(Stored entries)
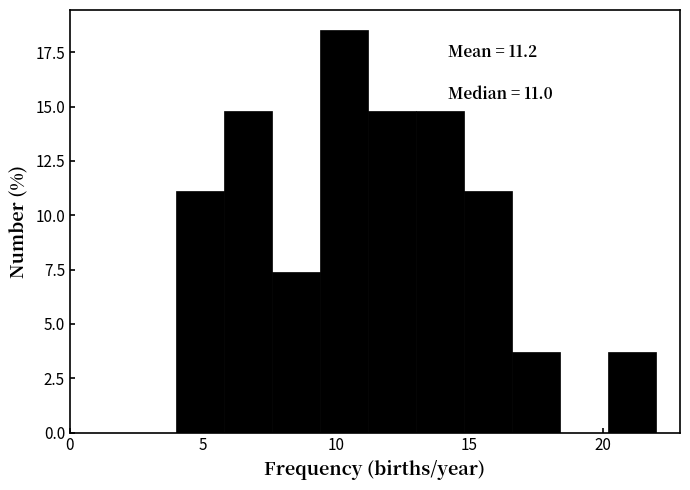

Around what value on the x-axis is the tallest bar? Give the approximate position of its centre, as read against the axis.

10.5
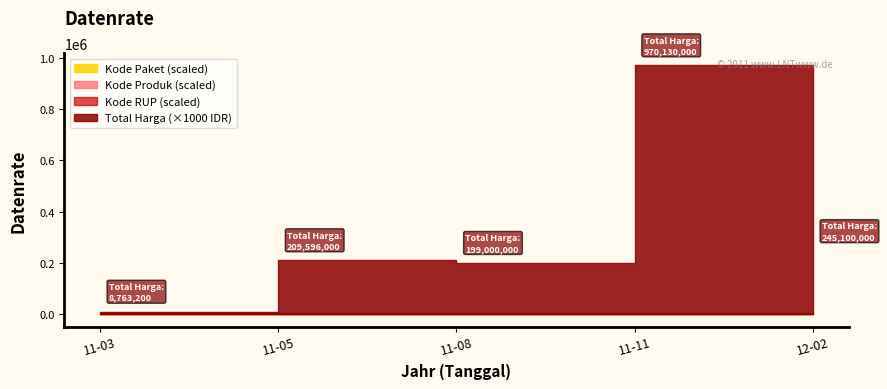

True or false: Kode Paket and Kode RUP cross at least once.

False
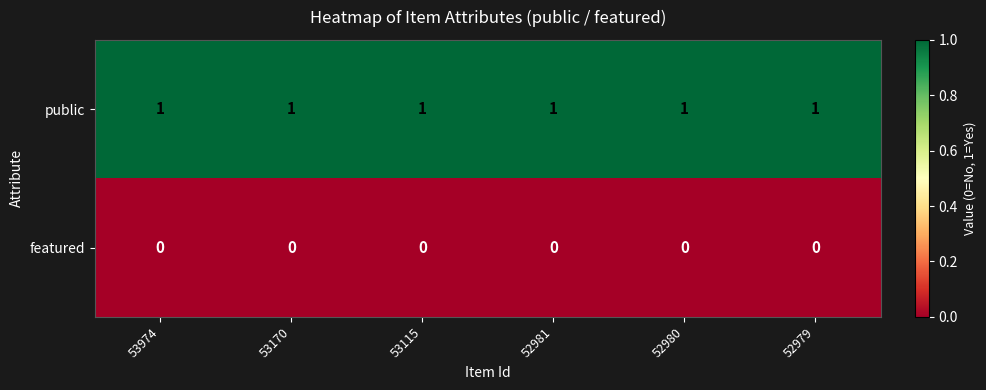

What is the total value across all series at 53115?

1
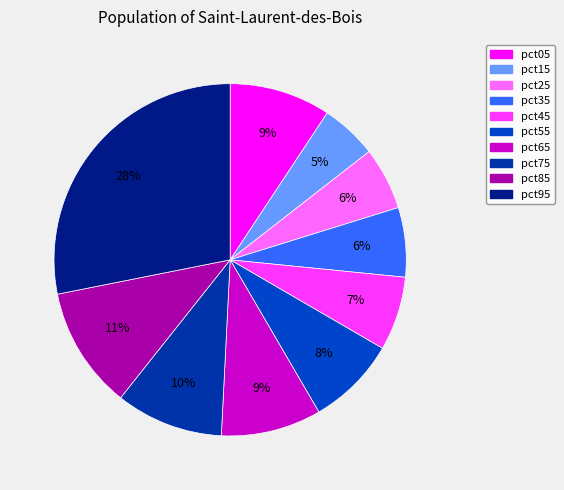

Is pct25 the majority of the pie?

No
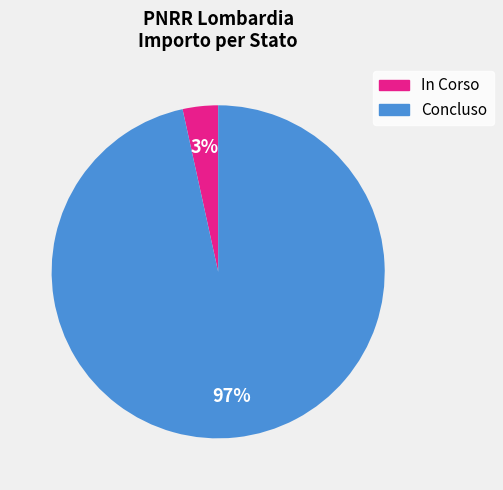

Does any single category account for the majority?

Yes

§ What the exercise asks
Set out the stored entries above as a Markdown table with the columns "Row" and "Text", giving each line its own numbered row. Leave out the blank lines and the picture lines.

§ Result of the exercise
| Row | Text |
|---|---|
| 1 | Around what value on the x-axis is the tallest bar? Give the approximate position of its centre, as read against the axis. |
| 2 | 10.5 |
| 3 | True or false: Kode Paket and Kode RUP cross at least once. |
| 4 | False |
| 5 | What is the total value across all series at 53115? |
| 6 | 1 |
| 7 | Is pct25 the majority of the pie? |
| 8 | No |
| 9 | Does any single category account for the majority? |
| 10 | Yes |